A violência doméstica também está presente no cotidiano das indígenas. Porém, por não terem participado do processo de elaboração da Lei Maria da Penha, a legislação não contempla as especificidades indígenas. Diante do aumento expressivo de denúncias de violências, em 2016, o Núcleo de Proteção e Defesa dos Direitos da Mulher da Defensoria Pública do Estado de Mato Grosso do Sul (Nudem) resolveu distribuir cartilhas sobre a Lei Maria da Penha nas comunidades indígenas. Foram 1500 documentos divididos entre as Terenas e as Guaranis com as especificidades da Lei traduzidas nas línguas de origem.
Edmeiry Silara Broch Festi, coordenadora do Núcleo e atuante diretamente no projeto, conta que a defensoria faz projetos ao longo do ano em defesa da vida das mulheres e durante um dos eventos surgiu a demanda para que a Lei Maria da Penha fosse traduzida. Foi realizado o lançamento oficial da cartilha com as lideranças locais e, após esse lançamento, o Nudem começou a visitar as aldeias para fazer a entrega do documento junto com palestras.
Nas palestras, o Núcleo contou com ajuda de intérpretes para fazer a apresentação nas línguas Guarani e Terena. Além do trabalho com as mulheres, essa cartilha vai servir para as escolas das comunidades desenvolverem as leituras nas aulas, não só com as meninas mas também com os meninos.

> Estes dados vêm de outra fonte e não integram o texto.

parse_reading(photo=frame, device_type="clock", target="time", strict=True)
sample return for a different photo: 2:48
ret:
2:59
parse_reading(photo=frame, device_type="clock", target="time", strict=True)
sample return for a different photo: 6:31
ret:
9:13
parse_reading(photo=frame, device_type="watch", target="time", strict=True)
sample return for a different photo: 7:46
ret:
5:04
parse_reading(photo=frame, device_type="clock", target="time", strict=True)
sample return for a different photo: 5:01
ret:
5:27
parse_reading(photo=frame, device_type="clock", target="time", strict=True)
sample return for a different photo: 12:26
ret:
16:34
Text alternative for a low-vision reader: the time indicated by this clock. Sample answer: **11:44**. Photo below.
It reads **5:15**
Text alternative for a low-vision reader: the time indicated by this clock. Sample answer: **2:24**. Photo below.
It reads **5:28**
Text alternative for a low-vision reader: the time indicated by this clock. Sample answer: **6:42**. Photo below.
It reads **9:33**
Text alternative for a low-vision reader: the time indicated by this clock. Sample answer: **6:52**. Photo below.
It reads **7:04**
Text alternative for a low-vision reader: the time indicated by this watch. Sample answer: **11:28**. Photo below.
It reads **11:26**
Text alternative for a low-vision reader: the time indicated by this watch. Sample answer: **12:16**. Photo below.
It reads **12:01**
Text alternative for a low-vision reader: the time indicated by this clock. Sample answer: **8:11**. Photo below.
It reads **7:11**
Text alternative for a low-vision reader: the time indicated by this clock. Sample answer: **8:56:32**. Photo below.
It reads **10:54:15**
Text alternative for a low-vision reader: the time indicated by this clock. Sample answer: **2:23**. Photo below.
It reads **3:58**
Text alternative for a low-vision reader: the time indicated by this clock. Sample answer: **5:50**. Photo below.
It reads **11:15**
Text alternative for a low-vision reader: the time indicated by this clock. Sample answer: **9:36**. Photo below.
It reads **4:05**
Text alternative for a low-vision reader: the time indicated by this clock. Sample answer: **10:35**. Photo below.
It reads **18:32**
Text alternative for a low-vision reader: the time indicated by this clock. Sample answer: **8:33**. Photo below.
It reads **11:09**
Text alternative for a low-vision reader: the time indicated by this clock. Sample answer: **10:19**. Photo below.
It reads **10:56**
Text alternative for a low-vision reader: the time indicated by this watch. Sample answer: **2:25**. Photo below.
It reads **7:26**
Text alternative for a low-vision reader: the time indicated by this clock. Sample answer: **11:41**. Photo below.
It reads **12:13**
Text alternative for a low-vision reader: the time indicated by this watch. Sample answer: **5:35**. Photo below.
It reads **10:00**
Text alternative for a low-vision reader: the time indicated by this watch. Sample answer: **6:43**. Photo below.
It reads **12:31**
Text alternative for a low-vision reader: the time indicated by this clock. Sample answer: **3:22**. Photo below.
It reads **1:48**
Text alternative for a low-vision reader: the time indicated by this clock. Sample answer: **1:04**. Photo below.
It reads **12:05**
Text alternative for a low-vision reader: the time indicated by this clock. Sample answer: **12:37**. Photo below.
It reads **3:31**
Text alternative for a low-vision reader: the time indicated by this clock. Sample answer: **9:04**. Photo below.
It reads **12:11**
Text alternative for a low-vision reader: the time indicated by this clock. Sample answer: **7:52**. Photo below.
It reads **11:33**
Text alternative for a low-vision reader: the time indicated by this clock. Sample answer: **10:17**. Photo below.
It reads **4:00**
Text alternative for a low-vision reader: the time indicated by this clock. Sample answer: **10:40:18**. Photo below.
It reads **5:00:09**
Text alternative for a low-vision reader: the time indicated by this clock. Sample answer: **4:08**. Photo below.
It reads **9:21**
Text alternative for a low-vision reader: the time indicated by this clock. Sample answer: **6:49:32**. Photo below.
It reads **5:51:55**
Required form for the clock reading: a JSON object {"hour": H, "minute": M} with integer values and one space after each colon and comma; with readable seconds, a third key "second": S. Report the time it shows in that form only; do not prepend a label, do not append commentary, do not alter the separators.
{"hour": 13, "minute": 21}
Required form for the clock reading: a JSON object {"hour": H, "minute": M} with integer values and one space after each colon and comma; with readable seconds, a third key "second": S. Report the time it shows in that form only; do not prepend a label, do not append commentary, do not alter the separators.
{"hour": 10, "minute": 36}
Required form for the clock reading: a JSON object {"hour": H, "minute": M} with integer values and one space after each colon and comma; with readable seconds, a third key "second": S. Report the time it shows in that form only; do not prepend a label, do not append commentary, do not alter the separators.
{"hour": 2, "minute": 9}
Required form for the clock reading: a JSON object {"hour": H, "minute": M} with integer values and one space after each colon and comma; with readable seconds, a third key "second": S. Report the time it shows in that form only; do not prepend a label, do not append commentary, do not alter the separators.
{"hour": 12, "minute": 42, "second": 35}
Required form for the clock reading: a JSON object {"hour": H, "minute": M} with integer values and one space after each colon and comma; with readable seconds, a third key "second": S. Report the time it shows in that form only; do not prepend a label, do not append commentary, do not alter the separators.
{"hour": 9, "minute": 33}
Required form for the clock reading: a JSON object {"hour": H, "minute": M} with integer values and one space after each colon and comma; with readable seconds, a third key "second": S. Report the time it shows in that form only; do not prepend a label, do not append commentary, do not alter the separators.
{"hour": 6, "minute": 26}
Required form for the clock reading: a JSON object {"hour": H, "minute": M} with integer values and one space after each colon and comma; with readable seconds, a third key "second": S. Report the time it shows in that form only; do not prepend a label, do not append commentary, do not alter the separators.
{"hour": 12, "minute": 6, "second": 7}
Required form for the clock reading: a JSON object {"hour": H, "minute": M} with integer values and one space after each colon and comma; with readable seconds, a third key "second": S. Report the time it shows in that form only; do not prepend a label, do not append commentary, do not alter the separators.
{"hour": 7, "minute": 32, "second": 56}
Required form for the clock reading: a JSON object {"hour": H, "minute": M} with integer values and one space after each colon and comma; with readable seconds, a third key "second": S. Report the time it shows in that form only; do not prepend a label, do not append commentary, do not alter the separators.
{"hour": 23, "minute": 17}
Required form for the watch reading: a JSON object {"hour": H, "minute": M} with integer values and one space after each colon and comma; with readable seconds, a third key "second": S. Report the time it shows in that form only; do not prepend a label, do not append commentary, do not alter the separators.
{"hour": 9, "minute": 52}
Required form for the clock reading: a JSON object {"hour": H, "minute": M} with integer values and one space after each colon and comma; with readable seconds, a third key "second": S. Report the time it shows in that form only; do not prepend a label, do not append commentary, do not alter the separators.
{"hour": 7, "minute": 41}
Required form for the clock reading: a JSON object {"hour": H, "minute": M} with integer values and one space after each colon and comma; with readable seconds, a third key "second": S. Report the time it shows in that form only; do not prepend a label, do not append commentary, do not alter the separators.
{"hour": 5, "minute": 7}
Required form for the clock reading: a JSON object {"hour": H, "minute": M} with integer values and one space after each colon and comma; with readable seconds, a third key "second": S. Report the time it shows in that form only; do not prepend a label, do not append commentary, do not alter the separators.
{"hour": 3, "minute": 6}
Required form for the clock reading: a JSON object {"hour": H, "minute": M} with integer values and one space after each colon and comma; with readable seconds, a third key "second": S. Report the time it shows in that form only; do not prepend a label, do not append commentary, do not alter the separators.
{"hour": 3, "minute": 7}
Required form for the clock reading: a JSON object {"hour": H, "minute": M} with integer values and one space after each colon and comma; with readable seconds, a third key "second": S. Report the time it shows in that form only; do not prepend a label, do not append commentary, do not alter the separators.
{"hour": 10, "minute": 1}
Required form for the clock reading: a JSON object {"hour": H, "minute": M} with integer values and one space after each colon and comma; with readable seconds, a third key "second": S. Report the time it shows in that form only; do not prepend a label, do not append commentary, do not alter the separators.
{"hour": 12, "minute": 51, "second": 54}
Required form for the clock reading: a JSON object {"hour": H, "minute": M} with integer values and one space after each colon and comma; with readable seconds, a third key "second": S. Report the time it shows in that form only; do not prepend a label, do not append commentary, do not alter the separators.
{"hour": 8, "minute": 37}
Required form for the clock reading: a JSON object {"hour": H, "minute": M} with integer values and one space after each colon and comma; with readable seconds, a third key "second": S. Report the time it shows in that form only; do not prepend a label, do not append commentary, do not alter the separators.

Durante a exposição dos seminários, o objetivo da coordenadora era explicar o atendimento da Defensoria Pública para as mulheres, bem como conscientiza-las de que a Lei Maria da Penha é um instrumento do Estado para ser usado em defesa delas.
“Quando entramos em contato com as comunidades percebemos que o Estado não tem números que retratem a realidade em relação aos indígenas. Outro desafio é a influência da cultura branca. A maioria dos casos que a gente escuta está associada ao consumo de álcool, além dos conflitos por demarcações de terras. Ainda, é comum ouvir das lideranças locais que o povo indígena é menos machista. A nossa grande dificuldade é fazer com que elas próprias se reconheçam como vítimas, de tão enraizada que a cultura do homem é. O público da defensoria já é vulnerável, e dentro dos vulneráveis temos ainda uma situação mais delicada, que é a das mulheres indígenas”, explicou Edmeiry.